Austin, TX – ePayPolicy, the leading provider of digital payment solutions for the insurance industry, is excited to announce its membership in the National Association of Mutual Insurance Companies (NAMIC). This strategic partnership aligns ePayPolicy with NAMIC’s mission to strengthen and support mutual insurers as they serve policyholders and communities across the nation.

As a corporate member of NAMIC, ePayPolicy is poised to contribute to the association’s efforts to modernize the insurance industry and improve operational efficiency. ePayPolicy’s secure, user-friendly platform simplifies premium collections and payables by enabling carriers, agencies, and MGA/wholesalers to send, accept, and reconcile credit card, ACH, and other digital payments with ease.
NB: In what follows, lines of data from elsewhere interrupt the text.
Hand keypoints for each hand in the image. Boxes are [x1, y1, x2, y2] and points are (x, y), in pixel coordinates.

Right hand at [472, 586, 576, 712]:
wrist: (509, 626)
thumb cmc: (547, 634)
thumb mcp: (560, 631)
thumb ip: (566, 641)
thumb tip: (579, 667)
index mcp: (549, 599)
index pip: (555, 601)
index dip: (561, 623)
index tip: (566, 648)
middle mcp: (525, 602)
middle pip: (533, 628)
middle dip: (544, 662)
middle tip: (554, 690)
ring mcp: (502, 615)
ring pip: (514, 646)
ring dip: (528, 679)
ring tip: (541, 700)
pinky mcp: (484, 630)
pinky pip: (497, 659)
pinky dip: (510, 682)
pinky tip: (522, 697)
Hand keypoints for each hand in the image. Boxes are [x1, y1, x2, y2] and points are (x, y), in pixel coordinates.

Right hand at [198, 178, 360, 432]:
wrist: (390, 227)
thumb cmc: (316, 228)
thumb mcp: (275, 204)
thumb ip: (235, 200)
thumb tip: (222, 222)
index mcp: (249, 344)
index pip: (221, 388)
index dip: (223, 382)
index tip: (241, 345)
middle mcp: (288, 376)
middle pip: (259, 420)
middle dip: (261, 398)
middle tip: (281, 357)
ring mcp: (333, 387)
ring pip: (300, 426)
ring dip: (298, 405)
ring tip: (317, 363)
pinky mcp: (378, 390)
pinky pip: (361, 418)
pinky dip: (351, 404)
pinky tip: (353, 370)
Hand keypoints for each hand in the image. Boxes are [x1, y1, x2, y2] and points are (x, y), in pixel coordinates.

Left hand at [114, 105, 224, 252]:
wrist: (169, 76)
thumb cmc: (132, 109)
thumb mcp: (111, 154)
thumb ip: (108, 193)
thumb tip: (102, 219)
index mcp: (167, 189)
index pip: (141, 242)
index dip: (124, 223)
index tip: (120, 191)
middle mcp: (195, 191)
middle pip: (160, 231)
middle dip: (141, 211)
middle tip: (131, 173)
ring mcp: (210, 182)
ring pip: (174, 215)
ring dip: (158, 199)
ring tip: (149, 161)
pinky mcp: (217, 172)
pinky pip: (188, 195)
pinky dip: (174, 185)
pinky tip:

“Our mission at ePayPolicy is to make insurance payments fast, easy, and secure for everyone,” said Mark Engels, CEO of ePayPolicy. “By partnering with NAMIC, we are able to further this mission while engaging with an incredible network of mutual insurance companies dedicated to protecting their policyholders. We are excited to collaborate and innovate together.”

NAMIC represents over 1,500 mutual insurance companies, accounting for 66% of the U.S. property/casualty insurance market. ePayPolicy’s membership underscores its commitment to supporting mutual insurers with cutting-edge technology designed to streamline processes, enhance customer experiences, and improve cash flow.

Through this membership, ePayPolicy will participate in NAMIC events, contribute to industry discussions, and offer its expertise to help NAMIC members navigate the digital transformation in insurance payments.

ABOUT EPAYPOLICY

ePayPolicy is the leading provider of digital payment solutions tailored specifically for the insurance industry. Trusted by thousands of agencies, carriers, and MGAs, ePayPolicy provides an intuitive platform that accelerates receivables and simplifies the billing process. Headquartered in Austin, Texas, ePayPolicy is on a mission to modernize insurance payments.

ABOUT NAMIC

The National Association of Mutual Insurance Companies (NAMIC) is the largest property/casualty insurance trade association in the country, serving its member companies through advocacy, education, and networking. NAMIC’s members represent the diverse needs of mutual insurers and their policyholders.